Lawmakers Must Act to Cut Prescription Drug Prices, Hurting Thousands of Pennsylvanians | PennLive Editorial

You don’t have a heart if the story of 14-year-old William Leachman doesn’t break it.

Guillaume has type 1 diabetes. This means he must take insulin every day to help his body convert food into energy or he will die. But a vial of insulin costs about $300 each, and Williams needs three a month. That’s $900 a month that he fears his insurance won’t cover when he turns 18.

William Leachman, 14, has type 1 diabetes and the cost of the insulin he needs to stay alive keeps rising. Thousands of Pennsylvanians struggle to pay for drugs while drug companies rake in billions of dollars in profits.

Many adults with type 1 diabetes need five vials of insulin per month to stay alive. William has done his homework and is worried about his future. Many adults with type 1 diabetes skimp on their medications: skip doses or cut pills in half. They just can’t afford the full dose.

And the Pennsylvania Health Access Network (PHAN) says the cost of insulin and other life-saving prescription drugs continues to rise.

It’s a uniquely American problem, according to PHAN, caused by greed at William’s expense. The advocacy group says Americans pay almost 3 times what people in other countries pay for the same drugs.

Diabetes patient Jillian Ripeolone, of Royal Oak, Michigan, holds a bottle of insulin outside Old Walkerville Pharmacy in Windsor, Canada, where she picks up cheaper insulin in a file photo from the July 28, 2019.

Diabetic patient Jillian Ripeolone, from Royal Oak, holds a bottle of insulin outside the Old Walkerville pharmacy in Windsor, Canada, on Sunday, where she picks up cheaper insulin, July 28, 2019. Ripeolone crossed the border with Democratic presidential hopeful Bernie Sanders to talk about the high costs of prescription drugs in the United States compared to other countries. Tanya Moutzalias | MLive.comTanya Moutzalias | MLive.com

PHAN says pharmaceutical companies rake in billions of dollars in profits while the sick suffer. His research shows that in 2021, pharmaceutical companies raised the prices of more than 1,000 prescription drugs, and 90% of the increases were above the rate of inflation.

PHAN says the increases have made it impossible for thousands of people to afford their drugs during the pandemic. And the problem is only getting worse.

According to PHAN, one in two Pennsylvanians are concerned about the high cost of prescription drugs. One in five people reduce doses because they simply don’t have the money to do what the doctor ordered. And nine in 10 Pennsylvanians want something done now to reduce the cost of prescription drugs.

Insulin glargine reminder

Mylan Pharmaceuticals recalled certain insulin glargine injection pens because they may be missing labels, which the company says could cause a patient to mix up the medications.

This is an issue that cuts across all demographics and party lines. Pharmaceutical companies deserve to make a decent profit, but PHAN says there is no rhyme or reason to explain how they set prices.

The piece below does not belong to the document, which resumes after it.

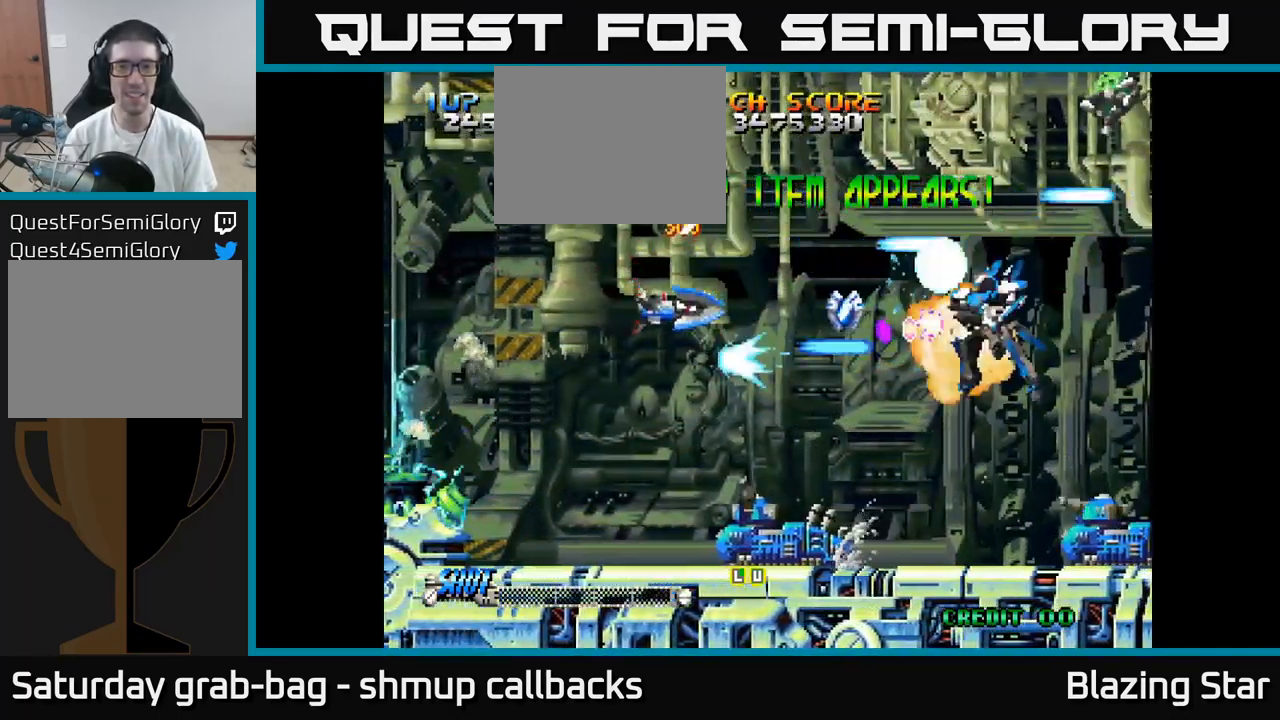
{"buttons": ["A", "DPAD_UP", "DPAD_LEFT"], "left_stick": "center", "right_stick": "center", "events": [[100, "A", "down"], [184, "A", "up"], [200, "DPAD_RIGHT", "up"], [200, "DPAD_UP", "down"], [234, "A", "down"], [250, "DPAD_LEFT", "down"], [350, "DPAD_LEFT", "up"], [450, "DPAD_LEFT", "down"]]}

Everyone wants drug companies to make money to support the research and development of even better drugs. But PHAN’s research shows that pharmaceutical companies could lose $1 trillion in sales and still be the most profitable companies in the United States.

PHAN is calling on the state to appoint an independent agency to investigate prescription drug prices and find out why they are so high. We think it’s a good idea.

PHAN also asks the agency to oversee the operation of state pharmaceutical companies and offer recommendations to the General Assembly on how to reduce the cost of prescription drugs.

Pill bottle

FILE – In this June 15, 2018 file photo, pharmaceuticals are seen in North Andover, Mass. President Joe Biden’s call to allow Medicare to negotiate lower prescription drug prices has energized Democrats on a politically popular idea they’ve championed for nearly 20 years. years only to encounter frustration. (AP Photo/Elise Amendola, file)PA

Three bills would do what PHAN is asking for in Pennsylvania.

Rep. Daniel Laughlin (R) introduced Senate Bill 579, the Pharmaceutical Transparency Act; and Michael J. Puskaric (R) introduced House Bill 321, calling for the same oversight and transparency in the prescription drug industry.

Rep. Dan Frankel (D) introduced House Bill 1722 to create a Prescription Drug Affordability Council.

We call on State Senator John DiSanto, chairman of the Senate Banking and Insurance Committee; State Rep. Tina Pickett (R), chair of the Insurance Committee; and State Representative Kathy L. Rapp, chair of the House Health Committee, to act urgently to remove these bills from their committees for a vote in the General Assembly. The lives of thousands of people like William depend on it.

William now has good insurance, subsidized by public programs to help children with health costs, but what happens in just four years when William turns 18? And what happens now to the sick and elderly in our state who are dividing the pills while the drug companies rake in the billions?

Pennsylvanians want something done to reduce the cost of drugs. State lawmakers need to do it now.